Be firm. Roots need to be in contact with the surrounding soil to grow, and plants need support from the surrounding soil to prevent them being rocked by the wind. Take a look at our planting films to see how firmly a professional sets his plants.

4. Aftercare

This one is simple. Keep the weeds away and make sure the roots have enough water. Watering heavily every few days in a dry spring is much better than watering a little every day. Once the ground is soaked, it stays moist for weeks at a time.

Containerised plants have been grown in the ground and then been lifted and planted in a pot with soil.

Planting the tree

Start by digging over about 1 square metre around the planting location, to loosen up the soil. This will help the roots extend into the surrounding earth after planting.  It is best to do this a few weeks ahead of planting if you can, but if not then do it on the day of planting.

Remove the temporary container from the rootball. Pot-grown trees will very quickly develop spiralling roots and you think this is an issue simply score the rootball vertically 2-3 times, which will cut the circling roots and ensure that new root growth spreads outwards in the soil.

If the soil around the tree appears very dry, you can dip it in a bucket of water for 30-60 minutes - but no longer than that - to refresh the roots.

Then dig the hole. It only needs to be slightly bigger than the rootball. Because you have already loosened the soil, actually making the hole should be quite easy.  It is best to make the whole a square shape, not round - this helps to encourage the roots to spread out into the surrounding soil after planting.

Planting a young tree is best done with two people. Once the hole is ready, one person can hold the tree vertically in position whilst the other back-fills the earth around it.

Firm the soil back, and make sure the tree is upright. Do not backfill the hole with compost.

Now apply a bucket of water to the planting area to help the roots get established.

If you are in an area where rabbits, deer, or other potential animal dangers are a threat, install rabbit/deer guards.

Supporting the tree

Most of the trees we supply will become self-supporting as they grow taller, but it is very helpful to fix the base of the tree so that the root system can establish quickly. A tree stake (placed either vertically, or at 45 degrees to the tree) will help.

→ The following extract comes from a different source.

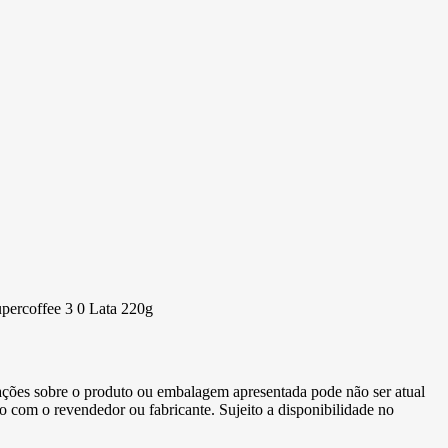
percoffee 3 0 Lata 220g
ormações sobre o produto ou embalagem apresentada pode não ser atual
to com o revendedor ou fabricante. Sujeito a disponibilidade no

The critical period for a newly-planted tree is the first spring and summer. During this time the top of the tree will start growing vigorously, but the roots will not yet be "plumbed-in" to the soil, so the tree can dehydrate quite quickly if the roots cannot deliver enough water. Therefore make sure you keep the new tree well watered, with a bucket of water every week, or more frequently if it is hot and dry. A mulch will also keep moisture in the ground, as well as preventing competition from grass and other vegetation whilst the tree establishes.

Some things NOT TO DO when planting a new tree

Dig the hole in advance - this is an invitation for rain to fill it.

Tease out the roots from the rootball - use the scoring method described above.

Add fertiliser or other nutrients in the planting hole. If you over-enrich the hole the roots will tend to stay in it, rather than spreading out into the surrounding soil. However, it is a very good idea to dig over the whole planting area beforehand, and mix in some soil improvers such as farm manure.

As mentioned above, do not fill the planting hole with compost. Excessive compost will extract water from the surrounding soil and drown the roots. If you think the soil in the planting area needs improvement, it is best to dig over and improve the whole area rather than just putting compost in the planting hole.

If planting over the winter (which is usually an excellent time to plant a young tree) don't try to plant when the ground is frozen. Instead wait for a period of milder weather.

Container grown plants and trees have been grown in the pots that you buy them in, so the roots haven’t been disturbed.